One of the most challenging features of the climate change problem is the time lag between emission and harm. It was our ancestors who emitted much of the stock of greenhouse gases, and most of the harm they caused will not take place until additional decades have passed. If a climate treaty compelled monetary transfers from historic wrongdoers to victim countries today, these transfers would be to people who have not been harmed from people who have not harmed them.

Yet the people who will live in the Philippines, India, and Kenya decades from now will be much richer than the people who live in those countries today. Why should a climate treaty compensate wealthy people in the future who will be somewhat less wealthy than they would have been if greenhouse gas emissions had taken place at lower levels?

In the end, the likely result of pushing for climate justice will be no climate treaty at all. As Todd D. Stern, the State Department’s envoy on climate issues, said last month: “Lectures about compensation, reparations and the like will produce nothing but antipathy among developed country policy makers and their publics.”  

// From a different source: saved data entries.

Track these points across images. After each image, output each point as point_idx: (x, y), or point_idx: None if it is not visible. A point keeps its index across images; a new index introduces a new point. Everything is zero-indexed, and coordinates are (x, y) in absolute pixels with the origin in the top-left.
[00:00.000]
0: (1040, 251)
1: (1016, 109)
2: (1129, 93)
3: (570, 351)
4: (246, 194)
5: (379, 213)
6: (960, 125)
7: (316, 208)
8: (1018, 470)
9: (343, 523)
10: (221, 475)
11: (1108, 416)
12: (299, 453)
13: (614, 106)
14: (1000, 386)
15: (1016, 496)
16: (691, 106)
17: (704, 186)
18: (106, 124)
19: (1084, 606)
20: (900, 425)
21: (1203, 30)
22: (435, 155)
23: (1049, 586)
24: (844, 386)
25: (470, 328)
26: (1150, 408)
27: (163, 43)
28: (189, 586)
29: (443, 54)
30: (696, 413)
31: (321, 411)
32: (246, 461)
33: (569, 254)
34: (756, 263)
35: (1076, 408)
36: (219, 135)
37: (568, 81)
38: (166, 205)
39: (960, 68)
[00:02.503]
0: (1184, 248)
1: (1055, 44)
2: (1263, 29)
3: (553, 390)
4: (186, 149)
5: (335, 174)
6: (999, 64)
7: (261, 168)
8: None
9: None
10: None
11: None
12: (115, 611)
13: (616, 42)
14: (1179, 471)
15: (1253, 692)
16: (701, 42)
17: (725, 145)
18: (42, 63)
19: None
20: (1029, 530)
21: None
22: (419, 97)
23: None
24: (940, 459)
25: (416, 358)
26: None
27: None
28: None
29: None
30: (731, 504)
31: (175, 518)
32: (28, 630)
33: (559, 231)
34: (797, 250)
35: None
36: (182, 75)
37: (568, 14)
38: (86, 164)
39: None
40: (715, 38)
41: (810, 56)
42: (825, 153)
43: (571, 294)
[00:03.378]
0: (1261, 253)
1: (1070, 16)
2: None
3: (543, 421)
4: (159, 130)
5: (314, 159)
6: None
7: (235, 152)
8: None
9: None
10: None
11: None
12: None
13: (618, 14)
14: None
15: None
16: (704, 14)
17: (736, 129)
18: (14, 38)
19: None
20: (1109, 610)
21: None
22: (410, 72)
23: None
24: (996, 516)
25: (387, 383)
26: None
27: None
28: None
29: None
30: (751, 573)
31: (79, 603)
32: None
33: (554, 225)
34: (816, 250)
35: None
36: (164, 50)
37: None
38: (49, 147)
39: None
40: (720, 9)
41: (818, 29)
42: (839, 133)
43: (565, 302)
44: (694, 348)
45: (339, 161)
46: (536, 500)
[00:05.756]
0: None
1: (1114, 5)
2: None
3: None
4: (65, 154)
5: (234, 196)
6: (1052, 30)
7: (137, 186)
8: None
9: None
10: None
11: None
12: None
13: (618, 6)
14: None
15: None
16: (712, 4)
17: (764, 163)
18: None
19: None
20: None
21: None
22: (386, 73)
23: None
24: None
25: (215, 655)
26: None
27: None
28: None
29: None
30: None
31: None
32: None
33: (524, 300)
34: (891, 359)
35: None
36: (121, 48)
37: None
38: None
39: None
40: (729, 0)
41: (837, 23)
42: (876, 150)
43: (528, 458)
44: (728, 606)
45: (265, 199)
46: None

Treaties are deals that countries enter into in order to advance their interests. A climate treaty is possible only if it makes all countries better off than the status quo. China must believe that it loses more from future climate damage than it loses from the increase in the price of energy that would result from greenhouse gas emission limits. So must the United States, Russia, Bangladesh, and Kenya. Because all countries weigh the benefits and costs differently, they all support different emission limits. A feasible treaty must walk an extraordinarily fine line, leaving no room for righting the wrongs of history.

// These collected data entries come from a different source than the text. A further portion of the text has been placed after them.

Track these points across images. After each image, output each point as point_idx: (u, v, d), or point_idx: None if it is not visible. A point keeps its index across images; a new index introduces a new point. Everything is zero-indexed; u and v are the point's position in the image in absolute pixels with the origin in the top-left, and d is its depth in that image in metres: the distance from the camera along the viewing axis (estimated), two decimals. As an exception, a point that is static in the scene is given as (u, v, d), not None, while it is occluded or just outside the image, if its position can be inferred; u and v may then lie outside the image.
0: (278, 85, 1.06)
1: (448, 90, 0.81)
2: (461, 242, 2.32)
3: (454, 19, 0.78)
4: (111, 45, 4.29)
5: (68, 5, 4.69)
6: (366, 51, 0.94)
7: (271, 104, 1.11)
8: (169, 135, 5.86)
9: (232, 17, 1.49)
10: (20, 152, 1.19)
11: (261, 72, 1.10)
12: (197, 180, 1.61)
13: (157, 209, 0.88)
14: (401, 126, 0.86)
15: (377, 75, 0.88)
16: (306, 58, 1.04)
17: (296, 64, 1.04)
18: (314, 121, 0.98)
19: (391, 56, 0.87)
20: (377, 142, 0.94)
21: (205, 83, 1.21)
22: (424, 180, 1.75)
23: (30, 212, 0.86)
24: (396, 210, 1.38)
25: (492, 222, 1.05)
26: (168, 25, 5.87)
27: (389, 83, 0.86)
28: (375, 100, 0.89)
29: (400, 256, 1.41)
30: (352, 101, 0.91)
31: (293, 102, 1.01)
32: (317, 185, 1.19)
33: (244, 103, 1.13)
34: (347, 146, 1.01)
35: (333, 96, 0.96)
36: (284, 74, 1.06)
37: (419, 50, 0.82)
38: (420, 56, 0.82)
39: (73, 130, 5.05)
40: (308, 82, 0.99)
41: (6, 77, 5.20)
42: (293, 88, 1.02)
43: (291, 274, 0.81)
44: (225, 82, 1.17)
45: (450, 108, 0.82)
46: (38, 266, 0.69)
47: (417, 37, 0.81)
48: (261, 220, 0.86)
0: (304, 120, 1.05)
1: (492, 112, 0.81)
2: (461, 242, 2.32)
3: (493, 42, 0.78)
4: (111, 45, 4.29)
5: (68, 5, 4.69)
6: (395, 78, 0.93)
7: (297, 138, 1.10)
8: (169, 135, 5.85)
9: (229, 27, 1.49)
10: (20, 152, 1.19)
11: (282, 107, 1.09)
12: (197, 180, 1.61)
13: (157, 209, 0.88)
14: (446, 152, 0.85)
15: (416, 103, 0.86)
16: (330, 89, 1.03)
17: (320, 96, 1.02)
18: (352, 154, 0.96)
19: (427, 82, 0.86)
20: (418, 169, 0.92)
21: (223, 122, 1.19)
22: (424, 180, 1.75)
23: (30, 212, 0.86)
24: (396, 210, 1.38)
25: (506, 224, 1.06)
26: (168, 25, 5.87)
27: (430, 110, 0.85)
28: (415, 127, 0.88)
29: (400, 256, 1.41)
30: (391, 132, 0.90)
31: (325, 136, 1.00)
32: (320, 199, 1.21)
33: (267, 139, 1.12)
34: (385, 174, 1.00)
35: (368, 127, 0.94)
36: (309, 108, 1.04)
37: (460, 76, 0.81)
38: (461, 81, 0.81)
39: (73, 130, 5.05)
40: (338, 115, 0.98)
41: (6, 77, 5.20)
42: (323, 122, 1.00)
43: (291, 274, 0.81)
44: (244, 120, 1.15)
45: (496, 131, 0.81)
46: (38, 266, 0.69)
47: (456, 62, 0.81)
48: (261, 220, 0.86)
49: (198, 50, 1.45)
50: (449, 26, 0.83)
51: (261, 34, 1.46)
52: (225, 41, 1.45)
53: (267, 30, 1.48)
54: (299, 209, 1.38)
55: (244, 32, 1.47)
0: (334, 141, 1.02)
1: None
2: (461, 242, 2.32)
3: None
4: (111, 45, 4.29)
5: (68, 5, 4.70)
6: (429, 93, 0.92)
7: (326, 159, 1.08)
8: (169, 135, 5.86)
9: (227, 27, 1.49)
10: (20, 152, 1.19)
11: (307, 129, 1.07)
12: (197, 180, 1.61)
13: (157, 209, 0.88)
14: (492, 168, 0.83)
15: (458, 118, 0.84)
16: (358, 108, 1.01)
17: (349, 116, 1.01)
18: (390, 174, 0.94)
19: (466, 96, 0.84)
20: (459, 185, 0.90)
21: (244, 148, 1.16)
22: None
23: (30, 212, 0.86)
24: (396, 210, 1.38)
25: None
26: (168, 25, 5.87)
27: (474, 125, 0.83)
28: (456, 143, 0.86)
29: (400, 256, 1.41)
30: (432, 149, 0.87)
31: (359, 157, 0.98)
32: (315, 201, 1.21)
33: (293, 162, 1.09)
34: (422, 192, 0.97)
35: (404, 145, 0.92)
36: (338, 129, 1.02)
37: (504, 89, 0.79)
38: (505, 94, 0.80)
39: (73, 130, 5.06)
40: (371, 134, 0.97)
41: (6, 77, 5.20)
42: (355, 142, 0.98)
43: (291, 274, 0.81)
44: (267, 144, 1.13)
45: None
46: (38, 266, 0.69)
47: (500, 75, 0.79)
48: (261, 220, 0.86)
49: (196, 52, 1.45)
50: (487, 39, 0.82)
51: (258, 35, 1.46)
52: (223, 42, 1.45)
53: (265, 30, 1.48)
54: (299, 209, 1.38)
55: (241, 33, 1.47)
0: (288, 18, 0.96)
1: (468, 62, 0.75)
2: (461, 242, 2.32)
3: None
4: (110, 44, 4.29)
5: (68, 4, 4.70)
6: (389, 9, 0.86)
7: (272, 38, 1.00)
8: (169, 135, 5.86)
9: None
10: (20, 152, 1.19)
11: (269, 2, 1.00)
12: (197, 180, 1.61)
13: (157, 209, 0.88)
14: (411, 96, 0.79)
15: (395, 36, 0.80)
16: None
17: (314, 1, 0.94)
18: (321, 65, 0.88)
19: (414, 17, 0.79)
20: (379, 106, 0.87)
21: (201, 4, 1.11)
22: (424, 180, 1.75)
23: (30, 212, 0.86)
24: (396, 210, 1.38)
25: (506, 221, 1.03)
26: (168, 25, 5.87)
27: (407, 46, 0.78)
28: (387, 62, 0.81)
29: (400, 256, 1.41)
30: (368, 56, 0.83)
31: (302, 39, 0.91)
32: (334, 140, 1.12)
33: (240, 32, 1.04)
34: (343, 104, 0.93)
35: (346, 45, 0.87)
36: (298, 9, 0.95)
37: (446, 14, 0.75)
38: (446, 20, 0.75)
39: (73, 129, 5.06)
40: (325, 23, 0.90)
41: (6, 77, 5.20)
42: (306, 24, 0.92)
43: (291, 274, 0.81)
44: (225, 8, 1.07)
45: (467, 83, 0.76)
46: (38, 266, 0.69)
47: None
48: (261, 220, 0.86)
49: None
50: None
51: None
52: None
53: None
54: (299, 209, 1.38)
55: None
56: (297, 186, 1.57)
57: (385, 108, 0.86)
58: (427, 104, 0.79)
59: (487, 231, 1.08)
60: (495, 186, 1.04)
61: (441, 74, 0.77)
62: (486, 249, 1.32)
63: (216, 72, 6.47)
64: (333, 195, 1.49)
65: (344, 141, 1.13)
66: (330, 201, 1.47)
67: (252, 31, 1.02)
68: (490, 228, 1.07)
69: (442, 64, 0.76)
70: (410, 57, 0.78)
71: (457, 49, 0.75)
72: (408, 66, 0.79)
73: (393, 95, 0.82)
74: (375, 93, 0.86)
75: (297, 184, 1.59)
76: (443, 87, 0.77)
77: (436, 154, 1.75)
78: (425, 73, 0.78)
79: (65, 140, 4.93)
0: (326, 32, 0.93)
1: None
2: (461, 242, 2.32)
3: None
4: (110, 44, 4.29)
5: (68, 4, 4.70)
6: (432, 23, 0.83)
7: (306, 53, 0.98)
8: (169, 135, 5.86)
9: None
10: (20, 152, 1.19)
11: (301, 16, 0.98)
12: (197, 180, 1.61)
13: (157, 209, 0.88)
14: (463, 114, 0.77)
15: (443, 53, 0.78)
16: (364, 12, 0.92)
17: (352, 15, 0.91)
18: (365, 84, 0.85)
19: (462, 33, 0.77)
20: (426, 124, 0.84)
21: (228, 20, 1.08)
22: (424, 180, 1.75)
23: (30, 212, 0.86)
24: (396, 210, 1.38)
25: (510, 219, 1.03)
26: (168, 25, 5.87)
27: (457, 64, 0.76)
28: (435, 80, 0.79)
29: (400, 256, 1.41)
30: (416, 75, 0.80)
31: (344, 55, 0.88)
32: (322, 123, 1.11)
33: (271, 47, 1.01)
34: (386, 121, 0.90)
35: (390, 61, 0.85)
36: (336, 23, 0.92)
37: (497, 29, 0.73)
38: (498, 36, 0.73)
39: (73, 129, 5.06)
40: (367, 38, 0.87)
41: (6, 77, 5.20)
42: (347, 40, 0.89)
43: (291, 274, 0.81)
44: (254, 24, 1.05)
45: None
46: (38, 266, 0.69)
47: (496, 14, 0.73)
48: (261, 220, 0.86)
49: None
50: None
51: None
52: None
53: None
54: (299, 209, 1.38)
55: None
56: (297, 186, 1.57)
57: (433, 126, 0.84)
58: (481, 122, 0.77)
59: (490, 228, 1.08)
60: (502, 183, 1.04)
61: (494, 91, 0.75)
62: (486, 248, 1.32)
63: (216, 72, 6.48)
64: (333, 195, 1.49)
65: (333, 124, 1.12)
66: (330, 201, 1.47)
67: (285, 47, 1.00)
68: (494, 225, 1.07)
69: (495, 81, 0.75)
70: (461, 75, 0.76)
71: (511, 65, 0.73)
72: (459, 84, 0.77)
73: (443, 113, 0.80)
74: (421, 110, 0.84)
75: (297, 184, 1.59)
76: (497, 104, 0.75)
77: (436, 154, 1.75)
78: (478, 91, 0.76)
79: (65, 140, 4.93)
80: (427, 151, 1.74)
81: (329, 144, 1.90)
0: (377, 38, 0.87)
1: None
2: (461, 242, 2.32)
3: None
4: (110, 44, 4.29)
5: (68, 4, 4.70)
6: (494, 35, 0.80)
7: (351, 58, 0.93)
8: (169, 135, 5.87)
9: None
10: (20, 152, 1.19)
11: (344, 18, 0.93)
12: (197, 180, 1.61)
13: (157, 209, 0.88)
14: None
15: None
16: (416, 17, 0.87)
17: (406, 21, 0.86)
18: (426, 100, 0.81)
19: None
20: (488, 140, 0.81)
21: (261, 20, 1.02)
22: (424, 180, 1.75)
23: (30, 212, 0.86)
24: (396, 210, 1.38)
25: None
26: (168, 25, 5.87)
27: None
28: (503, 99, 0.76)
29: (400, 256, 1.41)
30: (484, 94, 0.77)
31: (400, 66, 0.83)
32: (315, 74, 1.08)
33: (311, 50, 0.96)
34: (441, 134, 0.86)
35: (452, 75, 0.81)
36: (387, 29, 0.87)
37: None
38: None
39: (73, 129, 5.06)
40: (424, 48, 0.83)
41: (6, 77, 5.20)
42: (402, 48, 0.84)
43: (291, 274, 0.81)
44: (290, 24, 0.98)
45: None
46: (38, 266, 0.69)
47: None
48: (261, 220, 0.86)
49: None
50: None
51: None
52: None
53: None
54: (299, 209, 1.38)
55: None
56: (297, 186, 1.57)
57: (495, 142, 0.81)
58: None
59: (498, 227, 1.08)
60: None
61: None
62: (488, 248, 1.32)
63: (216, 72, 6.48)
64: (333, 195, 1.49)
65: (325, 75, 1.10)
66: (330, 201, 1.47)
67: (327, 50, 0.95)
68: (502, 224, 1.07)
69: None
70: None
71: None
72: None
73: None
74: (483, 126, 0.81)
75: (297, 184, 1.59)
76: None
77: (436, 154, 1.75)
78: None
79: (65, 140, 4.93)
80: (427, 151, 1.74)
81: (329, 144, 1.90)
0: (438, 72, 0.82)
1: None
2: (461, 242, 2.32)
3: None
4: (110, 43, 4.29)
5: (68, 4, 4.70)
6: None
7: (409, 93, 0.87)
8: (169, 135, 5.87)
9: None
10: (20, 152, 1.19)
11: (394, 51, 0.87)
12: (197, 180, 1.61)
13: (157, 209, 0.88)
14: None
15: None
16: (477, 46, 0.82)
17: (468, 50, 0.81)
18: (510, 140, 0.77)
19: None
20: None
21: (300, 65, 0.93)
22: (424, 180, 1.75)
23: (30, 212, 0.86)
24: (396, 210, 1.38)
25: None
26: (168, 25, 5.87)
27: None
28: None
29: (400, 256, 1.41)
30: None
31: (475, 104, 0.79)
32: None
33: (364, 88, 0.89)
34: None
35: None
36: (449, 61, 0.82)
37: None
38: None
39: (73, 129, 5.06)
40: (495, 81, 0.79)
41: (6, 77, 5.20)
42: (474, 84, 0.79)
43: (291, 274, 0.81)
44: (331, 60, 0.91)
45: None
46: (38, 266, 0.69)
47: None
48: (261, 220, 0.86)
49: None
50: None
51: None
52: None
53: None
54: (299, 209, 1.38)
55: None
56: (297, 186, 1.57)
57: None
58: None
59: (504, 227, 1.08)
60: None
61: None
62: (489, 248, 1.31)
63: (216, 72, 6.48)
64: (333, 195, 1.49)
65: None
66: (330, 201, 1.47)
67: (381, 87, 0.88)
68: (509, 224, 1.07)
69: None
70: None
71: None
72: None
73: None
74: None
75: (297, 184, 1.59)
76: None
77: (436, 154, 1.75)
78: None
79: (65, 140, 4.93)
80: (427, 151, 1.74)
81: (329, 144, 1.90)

This is not to say that the rich countries should ignore the moral claims of poor countries. But these claims should be based on their poverty, not on a historical accounting of the costs and benefits of the Industrial Revolution, colonialism, and the Crusades. Aid and other forms of assistance—like U.S. aid to the victims of Typhoon Haiyan, based on humanitarian considerations rather than corrective justice—already take place outside any climate treaty.

And that is where they should stay. A feasible treaty is not the same as a treaty based on reparations or redistribution. You can have justice or you can have a climate treaty. Not both.